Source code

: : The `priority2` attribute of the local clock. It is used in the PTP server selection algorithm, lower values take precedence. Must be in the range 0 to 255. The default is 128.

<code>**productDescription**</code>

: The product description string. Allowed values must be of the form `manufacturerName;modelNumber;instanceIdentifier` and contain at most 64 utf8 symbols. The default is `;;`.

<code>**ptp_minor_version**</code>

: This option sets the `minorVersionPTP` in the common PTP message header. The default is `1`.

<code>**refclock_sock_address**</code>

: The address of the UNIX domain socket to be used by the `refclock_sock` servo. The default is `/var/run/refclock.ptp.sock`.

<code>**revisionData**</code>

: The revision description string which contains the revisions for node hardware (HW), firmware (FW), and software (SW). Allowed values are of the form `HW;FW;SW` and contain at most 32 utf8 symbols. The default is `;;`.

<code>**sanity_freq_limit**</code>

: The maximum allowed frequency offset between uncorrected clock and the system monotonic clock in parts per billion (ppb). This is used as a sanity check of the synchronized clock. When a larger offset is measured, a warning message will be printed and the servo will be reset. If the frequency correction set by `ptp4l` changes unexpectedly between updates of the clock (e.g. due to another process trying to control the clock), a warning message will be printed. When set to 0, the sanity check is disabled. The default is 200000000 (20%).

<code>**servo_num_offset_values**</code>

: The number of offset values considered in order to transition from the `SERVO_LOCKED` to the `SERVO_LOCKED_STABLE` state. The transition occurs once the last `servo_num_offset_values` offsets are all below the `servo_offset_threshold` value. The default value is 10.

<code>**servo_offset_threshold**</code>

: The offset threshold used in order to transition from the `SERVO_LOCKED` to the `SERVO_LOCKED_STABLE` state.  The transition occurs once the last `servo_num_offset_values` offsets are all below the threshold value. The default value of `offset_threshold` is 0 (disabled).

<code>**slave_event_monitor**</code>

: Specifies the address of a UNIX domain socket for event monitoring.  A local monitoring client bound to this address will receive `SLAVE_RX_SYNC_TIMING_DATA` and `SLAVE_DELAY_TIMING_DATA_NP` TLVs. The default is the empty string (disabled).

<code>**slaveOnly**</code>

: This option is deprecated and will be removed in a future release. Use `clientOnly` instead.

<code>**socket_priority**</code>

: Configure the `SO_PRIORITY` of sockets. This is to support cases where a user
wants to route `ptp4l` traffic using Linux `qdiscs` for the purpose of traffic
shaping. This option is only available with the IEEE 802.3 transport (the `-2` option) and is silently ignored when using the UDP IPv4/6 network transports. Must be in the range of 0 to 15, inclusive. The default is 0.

**WHAT TO DO:** From the line holding "is 0 (disabled)." to the final line of the data, repeat every line exactly. Leave out all the rest.

**COMPLETED EXERCISE:**
: The offset threshold used in order to transition from the `SERVO_LOCKED` to the `SERVO_LOCKED_STABLE` state.  The transition occurs once the last `servo_num_offset_values` offsets are all below the threshold value. The default value of `offset_threshold` is 0 (disabled).

<code>**slave_event_monitor**</code>

: Specifies the address of a UNIX domain socket for event monitoring.  A local monitoring client bound to this address will receive `SLAVE_RX_SYNC_TIMING_DATA` and `SLAVE_DELAY_TIMING_DATA_NP` TLVs. The default is the empty string (disabled).

<code>**slaveOnly**</code>

: This option is deprecated and will be removed in a future release. Use `clientOnly` instead.

<code>**socket_priority**</code>

: Configure the `SO_PRIORITY` of sockets. This is to support cases where a user
wants to route `ptp4l` traffic using Linux `qdiscs` for the purpose of traffic
shaping. This option is only available with the IEEE 802.3 transport (the `-2` option) and is silently ignored when using the UDP IPv4/6 network transports. Must be in the range of 0 to 15, inclusive. The default is 0.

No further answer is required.